───── Source information ─────
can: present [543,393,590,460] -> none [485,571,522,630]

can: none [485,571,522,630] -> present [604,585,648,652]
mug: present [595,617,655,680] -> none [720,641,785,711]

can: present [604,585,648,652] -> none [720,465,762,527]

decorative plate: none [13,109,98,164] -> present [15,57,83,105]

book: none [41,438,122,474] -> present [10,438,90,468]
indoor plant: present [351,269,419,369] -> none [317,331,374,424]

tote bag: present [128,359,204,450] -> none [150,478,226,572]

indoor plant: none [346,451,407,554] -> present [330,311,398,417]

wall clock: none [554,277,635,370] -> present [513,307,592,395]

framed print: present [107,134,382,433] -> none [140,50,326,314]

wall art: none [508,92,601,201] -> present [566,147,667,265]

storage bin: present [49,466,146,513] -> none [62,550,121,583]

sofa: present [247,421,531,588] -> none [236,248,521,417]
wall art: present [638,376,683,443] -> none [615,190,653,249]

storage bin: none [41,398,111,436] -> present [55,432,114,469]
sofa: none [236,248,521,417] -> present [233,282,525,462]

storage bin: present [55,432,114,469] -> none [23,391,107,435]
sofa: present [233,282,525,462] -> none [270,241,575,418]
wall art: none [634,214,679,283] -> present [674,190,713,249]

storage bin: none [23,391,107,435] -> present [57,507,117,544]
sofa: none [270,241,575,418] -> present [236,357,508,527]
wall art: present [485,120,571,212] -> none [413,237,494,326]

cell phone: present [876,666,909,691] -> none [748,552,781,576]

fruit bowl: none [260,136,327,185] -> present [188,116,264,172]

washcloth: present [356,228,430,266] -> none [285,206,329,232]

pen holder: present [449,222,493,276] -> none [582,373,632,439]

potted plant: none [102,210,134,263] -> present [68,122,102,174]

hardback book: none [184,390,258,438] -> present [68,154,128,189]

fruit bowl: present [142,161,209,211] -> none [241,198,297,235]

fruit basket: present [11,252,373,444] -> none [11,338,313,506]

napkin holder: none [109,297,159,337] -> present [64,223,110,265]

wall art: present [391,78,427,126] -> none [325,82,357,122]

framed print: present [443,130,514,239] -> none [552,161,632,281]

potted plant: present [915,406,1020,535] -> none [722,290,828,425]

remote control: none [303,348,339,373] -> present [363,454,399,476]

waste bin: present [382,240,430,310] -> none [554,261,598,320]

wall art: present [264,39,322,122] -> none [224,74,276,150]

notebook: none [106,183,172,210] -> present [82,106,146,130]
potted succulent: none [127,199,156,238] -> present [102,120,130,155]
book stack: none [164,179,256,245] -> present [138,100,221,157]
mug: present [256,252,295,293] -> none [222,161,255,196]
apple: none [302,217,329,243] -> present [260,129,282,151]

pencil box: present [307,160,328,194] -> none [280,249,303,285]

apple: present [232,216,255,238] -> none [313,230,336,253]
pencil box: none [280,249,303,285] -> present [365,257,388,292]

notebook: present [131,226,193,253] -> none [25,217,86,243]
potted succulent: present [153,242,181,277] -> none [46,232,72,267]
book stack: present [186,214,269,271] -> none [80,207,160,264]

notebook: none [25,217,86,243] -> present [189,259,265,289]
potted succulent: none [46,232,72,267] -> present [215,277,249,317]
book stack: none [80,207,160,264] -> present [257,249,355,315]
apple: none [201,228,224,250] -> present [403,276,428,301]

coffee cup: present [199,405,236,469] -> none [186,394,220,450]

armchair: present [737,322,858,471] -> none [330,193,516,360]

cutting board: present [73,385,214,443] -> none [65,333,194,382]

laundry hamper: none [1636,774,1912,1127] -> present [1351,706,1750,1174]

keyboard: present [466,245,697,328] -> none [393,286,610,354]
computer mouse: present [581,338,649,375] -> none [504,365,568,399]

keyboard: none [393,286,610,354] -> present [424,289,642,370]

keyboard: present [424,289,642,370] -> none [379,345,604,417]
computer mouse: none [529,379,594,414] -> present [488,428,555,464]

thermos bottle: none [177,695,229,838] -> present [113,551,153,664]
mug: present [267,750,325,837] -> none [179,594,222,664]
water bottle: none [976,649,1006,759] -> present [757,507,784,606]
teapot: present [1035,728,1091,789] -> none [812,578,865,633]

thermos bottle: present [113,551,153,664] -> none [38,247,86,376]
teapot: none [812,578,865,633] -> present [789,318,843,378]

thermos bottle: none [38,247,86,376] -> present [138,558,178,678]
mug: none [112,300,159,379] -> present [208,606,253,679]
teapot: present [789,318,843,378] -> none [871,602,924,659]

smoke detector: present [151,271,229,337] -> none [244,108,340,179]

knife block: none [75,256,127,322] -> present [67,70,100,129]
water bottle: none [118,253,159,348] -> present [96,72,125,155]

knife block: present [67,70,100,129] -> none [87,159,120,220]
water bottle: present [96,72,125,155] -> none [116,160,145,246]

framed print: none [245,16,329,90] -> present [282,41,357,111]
─────
▶ [Directive]: Your answer must be an exact transcription of every record above.

▶ [Expected output]:
can: present [543,393,590,460] -> none [485,571,522,630]

can: none [485,571,522,630] -> present [604,585,648,652]
mug: present [595,617,655,680] -> none [720,641,785,711]

can: present [604,585,648,652] -> none [720,465,762,527]

decorative plate: none [13,109,98,164] -> present [15,57,83,105]

book: none [41,438,122,474] -> present [10,438,90,468]
indoor plant: present [351,269,419,369] -> none [317,331,374,424]

tote bag: present [128,359,204,450] -> none [150,478,226,572]

indoor plant: none [346,451,407,554] -> present [330,311,398,417]

wall clock: none [554,277,635,370] -> present [513,307,592,395]

framed print: present [107,134,382,433] -> none [140,50,326,314]

wall art: none [508,92,601,201] -> present [566,147,667,265]

storage bin: present [49,466,146,513] -> none [62,550,121,583]

sofa: present [247,421,531,588] -> none [236,248,521,417]
wall art: present [638,376,683,443] -> none [615,190,653,249]

storage bin: none [41,398,111,436] -> present [55,432,114,469]
sofa: none [236,248,521,417] -> present [233,282,525,462]

storage bin: present [55,432,114,469] -> none [23,391,107,435]
sofa: present [233,282,525,462] -> none [270,241,575,418]
wall art: none [634,214,679,283] -> present [674,190,713,249]

storage bin: none [23,391,107,435] -> present [57,507,117,544]
sofa: none [270,241,575,418] -> present [236,357,508,527]
wall art: present [485,120,571,212] -> none [413,237,494,326]

cell phone: present [876,666,909,691] -> none [748,552,781,576]

fruit bowl: none [260,136,327,185] -> present [188,116,264,172]

washcloth: present [356,228,430,266] -> none [285,206,329,232]

pen holder: present [449,222,493,276] -> none [582,373,632,439]

potted plant: none [102,210,134,263] -> present [68,122,102,174]

hardback book: none [184,390,258,438] -> present [68,154,128,189]

fruit bowl: present [142,161,209,211] -> none [241,198,297,235]

fruit basket: present [11,252,373,444] -> none [11,338,313,506]

napkin holder: none [109,297,159,337] -> present [64,223,110,265]

wall art: present [391,78,427,126] -> none [325,82,357,122]

framed print: present [443,130,514,239] -> none [552,161,632,281]

potted plant: present [915,406,1020,535] -> none [722,290,828,425]

remote control: none [303,348,339,373] -> present [363,454,399,476]

waste bin: present [382,240,430,310] -> none [554,261,598,320]

wall art: present [264,39,322,122] -> none [224,74,276,150]

notebook: none [106,183,172,210] -> present [82,106,146,130]
potted succulent: none [127,199,156,238] -> present [102,120,130,155]
book stack: none [164,179,256,245] -> present [138,100,221,157]
mug: present [256,252,295,293] -> none [222,161,255,196]
apple: none [302,217,329,243] -> present [260,129,282,151]

pencil box: present [307,160,328,194] -> none [280,249,303,285]

apple: present [232,216,255,238] -> none [313,230,336,253]
pencil box: none [280,249,303,285] -> present [365,257,388,292]

notebook: present [131,226,193,253] -> none [25,217,86,243]
potted succulent: present [153,242,181,277] -> none [46,232,72,267]
book stack: present [186,214,269,271] -> none [80,207,160,264]

notebook: none [25,217,86,243] -> present [189,259,265,289]
potted succulent: none [46,232,72,267] -> present [215,277,249,317]
book stack: none [80,207,160,264] -> present [257,249,355,315]
apple: none [201,228,224,250] -> present [403,276,428,301]

coffee cup: present [199,405,236,469] -> none [186,394,220,450]

armchair: present [737,322,858,471] -> none [330,193,516,360]

cutting board: present [73,385,214,443] -> none [65,333,194,382]

laundry hamper: none [1636,774,1912,1127] -> present [1351,706,1750,1174]

keyboard: present [466,245,697,328] -> none [393,286,610,354]
computer mouse: present [581,338,649,375] -> none [504,365,568,399]

keyboard: none [393,286,610,354] -> present [424,289,642,370]

keyboard: present [424,289,642,370] -> none [379,345,604,417]
computer mouse: none [529,379,594,414] -> present [488,428,555,464]

thermos bottle: none [177,695,229,838] -> present [113,551,153,664]
mug: present [267,750,325,837] -> none [179,594,222,664]
water bottle: none [976,649,1006,759] -> present [757,507,784,606]
teapot: present [1035,728,1091,789] -> none [812,578,865,633]

thermos bottle: present [113,551,153,664] -> none [38,247,86,376]
teapot: none [812,578,865,633] -> present [789,318,843,378]

thermos bottle: none [38,247,86,376] -> present [138,558,178,678]
mug: none [112,300,159,379] -> present [208,606,253,679]
teapot: present [789,318,843,378] -> none [871,602,924,659]

smoke detector: present [151,271,229,337] -> none [244,108,340,179]

knife block: none [75,256,127,322] -> present [67,70,100,129]
water bottle: none [118,253,159,348] -> present [96,72,125,155]

knife block: present [67,70,100,129] -> none [87,159,120,220]
water bottle: present [96,72,125,155] -> none [116,160,145,246]

framed print: none [245,16,329,90] -> present [282,41,357,111]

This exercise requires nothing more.